Governed Reasoning for Institutional AI
For AI safety in high-stakes institutional decisions, this work introduces a governance-first architecture that eliminates silent errors, a critical problem for regulatory compliance and clinical triage.
The paper proposes Cognitive Core, a governed AI architecture for institutional decisions that uses typed cognitive primitives and a four-tier governance model with tamper-evident audit. On an 11-case prior authorization appeal benchmark, Cognitive Core achieves 91% accuracy vs. 55% (ReAct) and 45% (Plan-and-Solve), and produces zero silent errors vs. 5-6 for baselines.
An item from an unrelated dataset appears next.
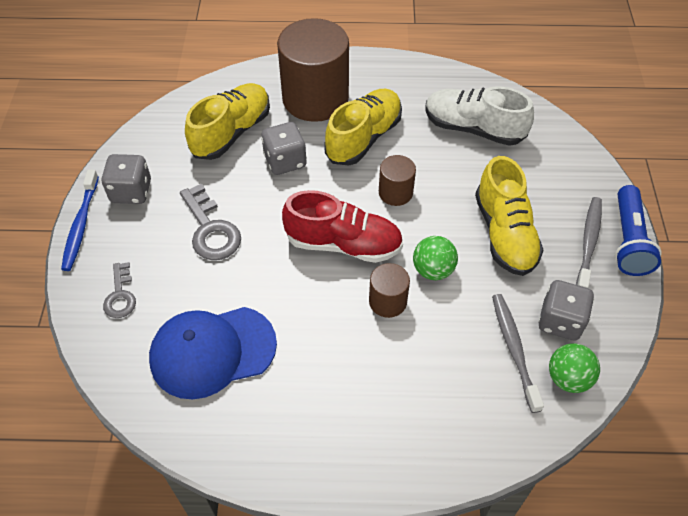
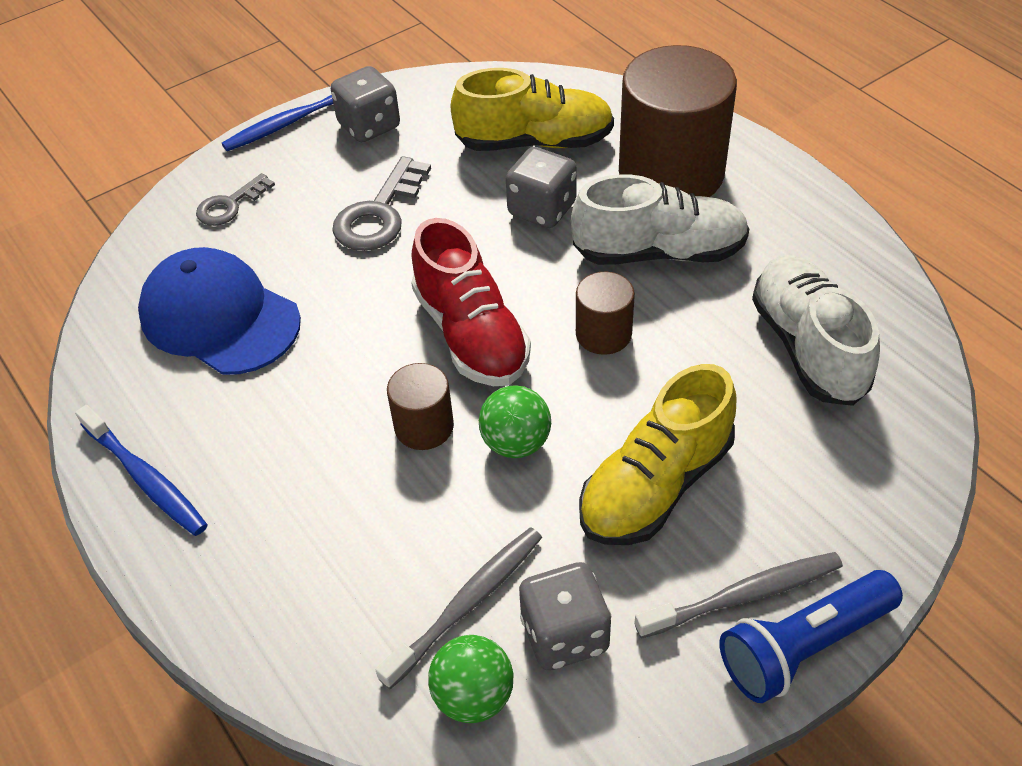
camera: 55 degrees right, 5 degrees down
(305, 456) = (146, 478): none -> blue toothbrush
(363, 138) = (659, 252): yellow shoe -> white shoe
Institutional decisions -- regulatory compliance, clinical triage, prior authorization appeal -- require a different AI architecture than general-purpose agents provide. Agent frameworks infer authority conversationally, reconstruct accountability from logs, and produce silent errors: incorrect determinations that execute without any human review signal. We propose Cognitive Core: a governed decision substrate built from nine typed cognitive primitives (retrieve, classify, investigate, verify, challenge, reflect, deliberate, govern, generate), a four-tier governance model where human review is a condition of execution rather than a post-hoc check, a tamper-evident SHA-256 hash-chain audit ledger endogenous to computation, and a demand-driven delegation architecture supporting both declared and autonomously reasoned epistemic sequences. We benchmark three systems on an 11-case balanced prior authorization appeal evaluation set. Cognitive Core achieves 91% accuracy against 55% (ReAct) and 45% (Plan-and-Solve). The governance result is more significant: CC produced zero silent errors while both baselines produced 5-6. We introduce governability -- how reliably a system knows when it should not act autonomously -- as a primary evaluation axis for institutional AI alongside accuracy. The baselines are implemented as prompts, representing the realistic deployment alternative to a governed framework. A configuration-driven domain model means deploying a new institutional decision domain requires YAML configuration, not engineering capacity.